Open a-agrz opened 6 years ago
Hello,
we have run unsuccessful tests with DataFrames, which branch of GPUEnabler do you use ?
I'm making a slight correction to my earlier statement.
The master
branch has support for Dataset
and not Dataframe/Dataset[Row]
. We need to know the field/column name to be picked up and feed into GPU for processing. This is possible only with Dataset and not with Dataframes.
Check out the example : https://github.com/IBMSparkGPU/GPUEnabler/blob/master/examples/src/main/scala/com/ibm/gpuenabler/SparkDSLR.scala
Actually, I have watched the Spark Summit '18 presentation of Dr.
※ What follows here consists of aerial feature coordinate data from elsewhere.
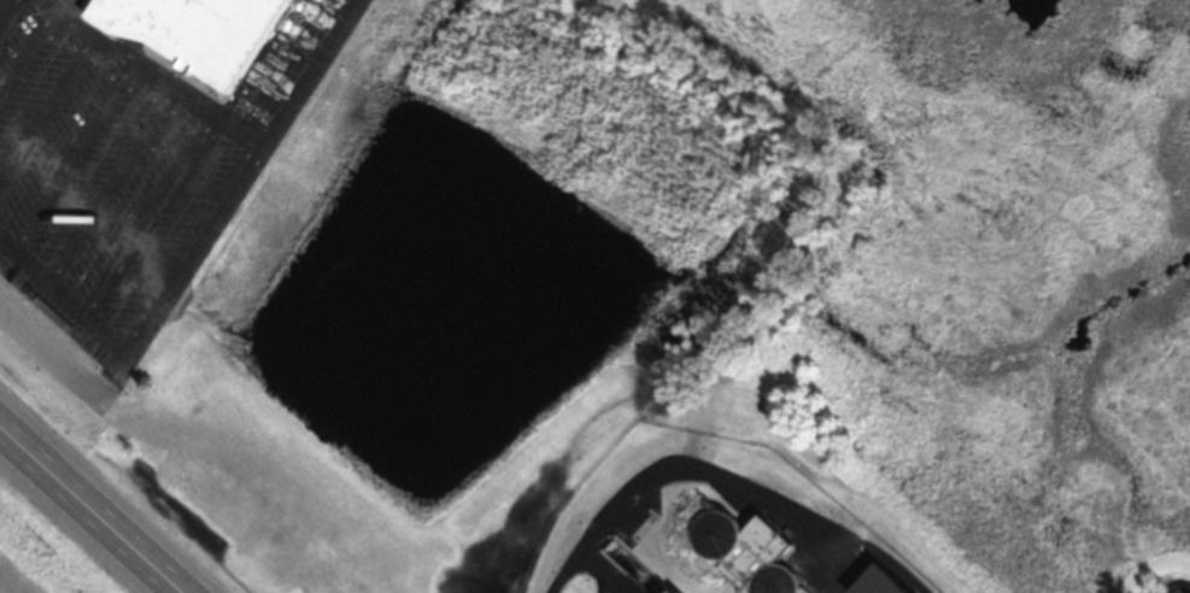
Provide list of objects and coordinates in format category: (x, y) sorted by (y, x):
building: (194, 38)
road: (156, 72)
road: (221, 200)
road: (63, 289)
road: (50, 362)
road: (85, 515)
park: (48, 548)
building: (743, 557)
building: (874, 585)

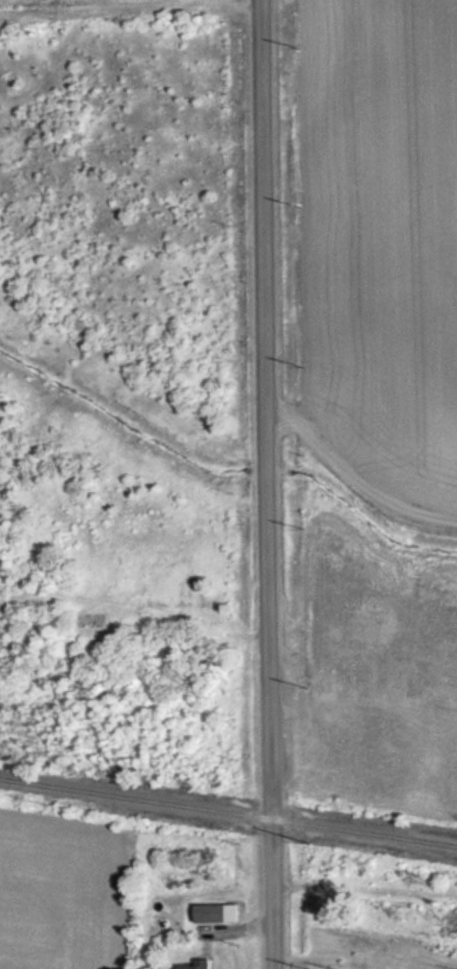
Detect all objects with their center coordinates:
road: (266, 484)
railway: (228, 814)
building: (213, 913)
building: (195, 967)

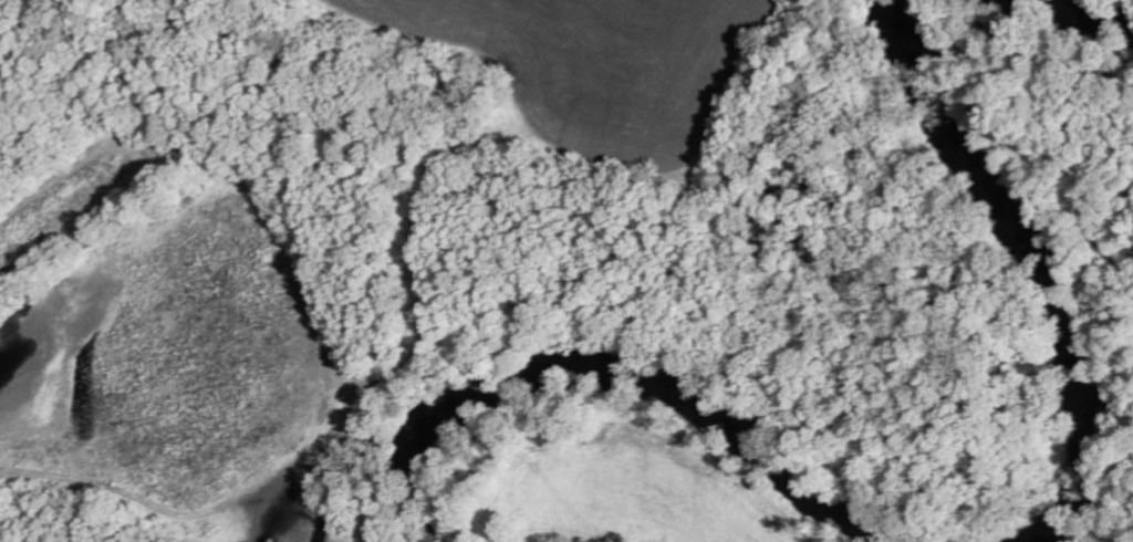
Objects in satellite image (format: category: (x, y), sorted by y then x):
river: (1076, 13)
river: (1038, 269)
river: (610, 365)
Kazuaki Ishizaki @kiszk and Madhusudanan Kandasamy @kmadhugit and in the second part of it, he talks about interesting results obtained with DataFrame, should I understand that he in fact talks about Dataframe/Dataset[Row] ?
@francois-wellenreiter , I understand your question. The talk mentioned about 2 approaches to offload to GPU, (1) Users are required to provide a compiled CUDA module and the plugin takes care of data movement and produce results (2) Transparent GPU offloading where the CUDA modules are autogenerated at runtime for a set of supported operations like select, selectExpr etc.
My above responses regarding Dataset are related to Approach (1). GPUEnabler plugin can help you with that approach and can work along side Apache Spark. For this, Dataset are a better fit.
For Approach (2), you need modifications done inside Spark code. Since its not integrated into Spark Codebase yet, you can try out the custom Spark found at https://github.com/IBMSparkGPU/SparkGPU.
Yes. I provides APIs for both Dataframes and RDD. We recommend to use only Dataframe GpuEnabler API. Check out the samples for usage.